• Source extract:

the exhibition staged by the École des Arts Décoratifs in 1903. After a summer spent in Collioure with Derain where they experimented with the force of pure colour in rendering forms, Matisse exhibited at the Salon d’Automne of 1905. His works, among which stand out The Green Stripe (Madame Matisse) (Copenhagen, Royal Museum of Fine Arts), were displayed jointly with those of Vlaminck, Marquet, Camoin and Manguin. The group caused a real sensation amidst both public and critics as testified by the stage name that Louis Vauxcelles coined for them: The Fauves. On that occasion Gertrude and Leo Stein acquired his Woman with a Hat (private collection). In March the following year Matisse presented a unique pieces The Joy of Life, which was regarded as the artistic manifest of Fauvism (1905–1907). Thereafter, Matisse progressively improved his professional situation. The artist began to be increasingly

in demand and encouraged by galleries and collectors, which led to the creation his proper art academy: The Académie Matisse (1909–1911). His art started to be appreciated and requested abroad as demonstrated by the 1910 acquisition of three drawings by the Metropolitan Museum of Art (New York). In 1909 the Russian collector Sergej Shchukin commissioned him the decoration of his Moscow residence for which Matisse conceived the two large panels known as The Dance and The Music (St. Petersburg, The Hermitage). In 1910 he aftended for the first time a performance of the Ballets Russes that staged Shéhérazade and was charmed by the exotic scenographies of Léon Bakst. In 1919 he realized the décors and the costume designs for Le Chant du Rossignol, presented in London, and repeated the experience some years later for Massine’s Rouge et Noir (1937). Between 1910 and 1913 Matisse travelled to Italy and Morocco. By that time the artist had not only established a personal language built upon an extremely elaborate vocabulary but had also diversified his production through other art forms such as ceramics, lithography and sculpture. In 1917 Matisse moved to Nice where he exhibited the following year together with Picasso at the Galerie Paul Guillaume. During the 1920s, Matisse’s works were exhibited in New York, Berlin, London and Paris. In 1930, overwhelmed by a depression, the artist spent three months in Tahiti and in Autumn travelled to the United States, for the Carnegie International had elected him as member of the jury. There Matisse had the opportunity to visit

a number of collections that featured his works and by the same token he was commissioned by the Barnes Foundation (Merion, Pennsylvania)

a series of mural decorations. In 1931 The New York Museum of Modern Art staged him a solo exhibition of his works and in 1932 his first work as a book illustrator was published: Poésies de Stéphane Mallarmé (Skira Edition) and was followed by many others. During the war Matisse remained in Nice although he had obtained a passage for Brazil and the following year he underwent surgery that confined him to a wheelchair for the rest of life. In 1943 the bombing of Cimiez forced him to move to Vence at the Villa Rêve where he eagerly worked on the pasted paper compositions called Circus,

at first, and Jazz, eventually. Between 1945 and 1953 a number of international as well as national museums and foundations such as the Victoria and Albert Museum (London) and the Museum of Modern Art (New York) held a series of retrospectives of his works. Matisse died the 3 November 1954 in Nice and was buried in Cimiez.

• What you will do:
[1] In the Matisse biography, who coined the name "The Fauves" for the group that exhibited at the Salon d’Automne of 1905?
[2] Copy word for word the passage of the Matisse biography that begins with the words "at first, and" and ends with the words "buried in Cimiez.".

• Records shown:
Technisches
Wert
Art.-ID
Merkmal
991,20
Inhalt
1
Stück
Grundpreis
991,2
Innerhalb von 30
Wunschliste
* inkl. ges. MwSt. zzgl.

==

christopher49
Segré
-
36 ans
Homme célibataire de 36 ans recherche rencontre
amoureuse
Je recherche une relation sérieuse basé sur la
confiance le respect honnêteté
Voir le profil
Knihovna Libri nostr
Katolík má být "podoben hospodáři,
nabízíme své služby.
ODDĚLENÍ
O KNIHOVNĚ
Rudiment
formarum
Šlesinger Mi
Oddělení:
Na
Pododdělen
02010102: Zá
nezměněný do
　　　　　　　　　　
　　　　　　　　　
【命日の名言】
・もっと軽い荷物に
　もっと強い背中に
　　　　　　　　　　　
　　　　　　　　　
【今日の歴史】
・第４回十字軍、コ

--

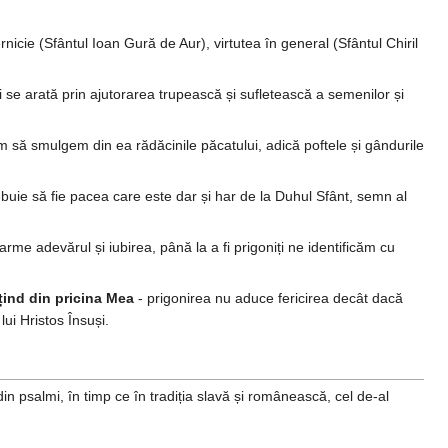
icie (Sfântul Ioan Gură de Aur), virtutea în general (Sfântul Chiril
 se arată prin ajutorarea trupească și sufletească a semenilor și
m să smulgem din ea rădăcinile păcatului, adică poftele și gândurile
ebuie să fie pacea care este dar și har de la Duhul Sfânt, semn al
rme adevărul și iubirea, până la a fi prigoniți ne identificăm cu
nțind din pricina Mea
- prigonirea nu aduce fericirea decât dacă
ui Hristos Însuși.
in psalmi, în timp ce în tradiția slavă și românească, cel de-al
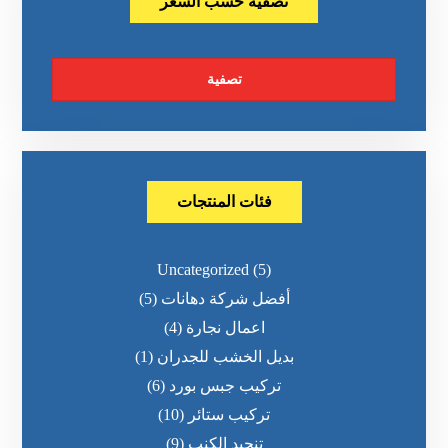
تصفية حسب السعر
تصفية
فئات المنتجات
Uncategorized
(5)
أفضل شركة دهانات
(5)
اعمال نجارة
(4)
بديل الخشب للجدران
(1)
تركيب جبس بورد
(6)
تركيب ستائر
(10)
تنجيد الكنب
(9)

• Completed exercise:
[1] Louis Vauxcelles

[2]
at first, and Jazz, eventually. Between 1945 and 1953 a number of international as well as national museums and foundations such as the Victoria and Albert Museum (London) and the Museum of Modern Art (New York) held a series of retrospectives of his works. Matisse died the 3 November 1954 in Nice and was buried in Cimiez.